Но появлялся старший лейтенант, заражал нас своим неистощимым, брызжущим оптимизмом, и, глядя на него, люди оживали. Люди, которые давно уже не верили в свои силы, просили:
— А может, и мне костыли? Хочу попробовать.
— Вам пока нельзя. Подождите недельку.
Потом старший лейтенант уходил. Мы знали, куда он уходил. В операционную, чтобы сменить у стола главного хирурга.
А утром снова истопник окатывал старшего лейтенанта ледяной водой из шланга, и он появлялся в нашей палате.
— Движение — это жизнь!
И вдруг я услышал эти слова много лет спустя — двадцать лет! — в застойной музейной тишине районной поликлиники.
Он не узнал меня. Но я ему напомнил Краков, госпиталь. Тогда он потрепал меня по плечу и спросил:
— А что у вас сейчас болит? С чем пришли сюда?
Я ответил:
— Ничего, так, пустяки…
Рядом с ним я почувствовал себя вполне здоровым.
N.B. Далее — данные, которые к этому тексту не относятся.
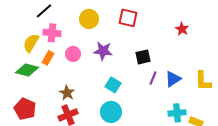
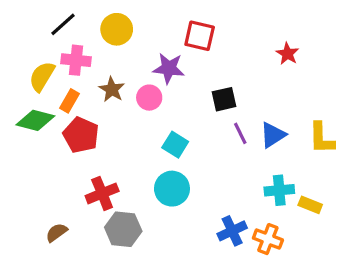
yellow circle: (89, 19) -> (117, 29), moved
purple star: (103, 51) -> (169, 68), moved
pink circle: (73, 54) -> (149, 98), moved
purple line: (153, 78) -> (240, 133), turned -48
brown star: (67, 93) -> (112, 89), moved
red pentagon: (25, 109) -> (81, 135), moved

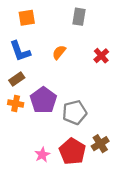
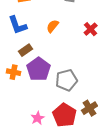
brown rectangle: (17, 79) -> (26, 50), moved

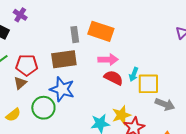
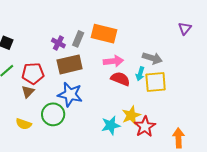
purple cross: (20, 15) -> (58, 43), moved
gray rectangle: (75, 35) -> (78, 39), turned 35
gray arrow: (165, 104) -> (152, 58), moved
yellow semicircle: (13, 115) -> (24, 124), turned 63

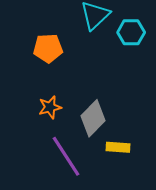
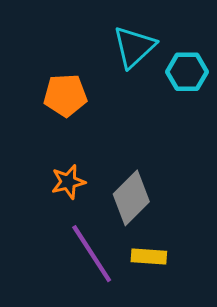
yellow rectangle: (118, 147) -> (149, 257), moved

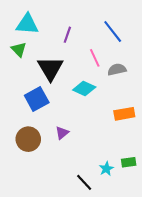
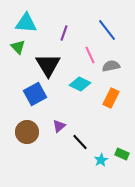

Только одно грызло меня: я не помнил его фамилии. А спросить — стеснялся…
Потом я снова пришел в поликлинику, чтобы встретиться с бывшим старшим лейтенантом, но мне ответили:
— А он у нас не работает. Он — консультант по особо тяжелым случаям. На днях, кажется, на Урал улетел.
Спасибо тебе, военный врач! Ты всегда на посту — и на войне, и в мирное время.
И если я заболею, я не пойду туда, где написано: «Тише! Идет прием!» Я буду ждать тебя. Ты однажды спас меня от смерти. Ты спасешь и в другой раз…
БАЛЛАДА О ПОЛКОВОЙ ПУШКЕ
Недавно в моей комнате раздался телефонный звонок — звонок, после которого я долго ходил из угла в угол, а потом не спал всю ночь. Зажег лампу и в тысячный раз рассматривал фотографии своих товарищей по артиллерийской спецшколе, фронтовые газеты, старые, пожелтевшие письма.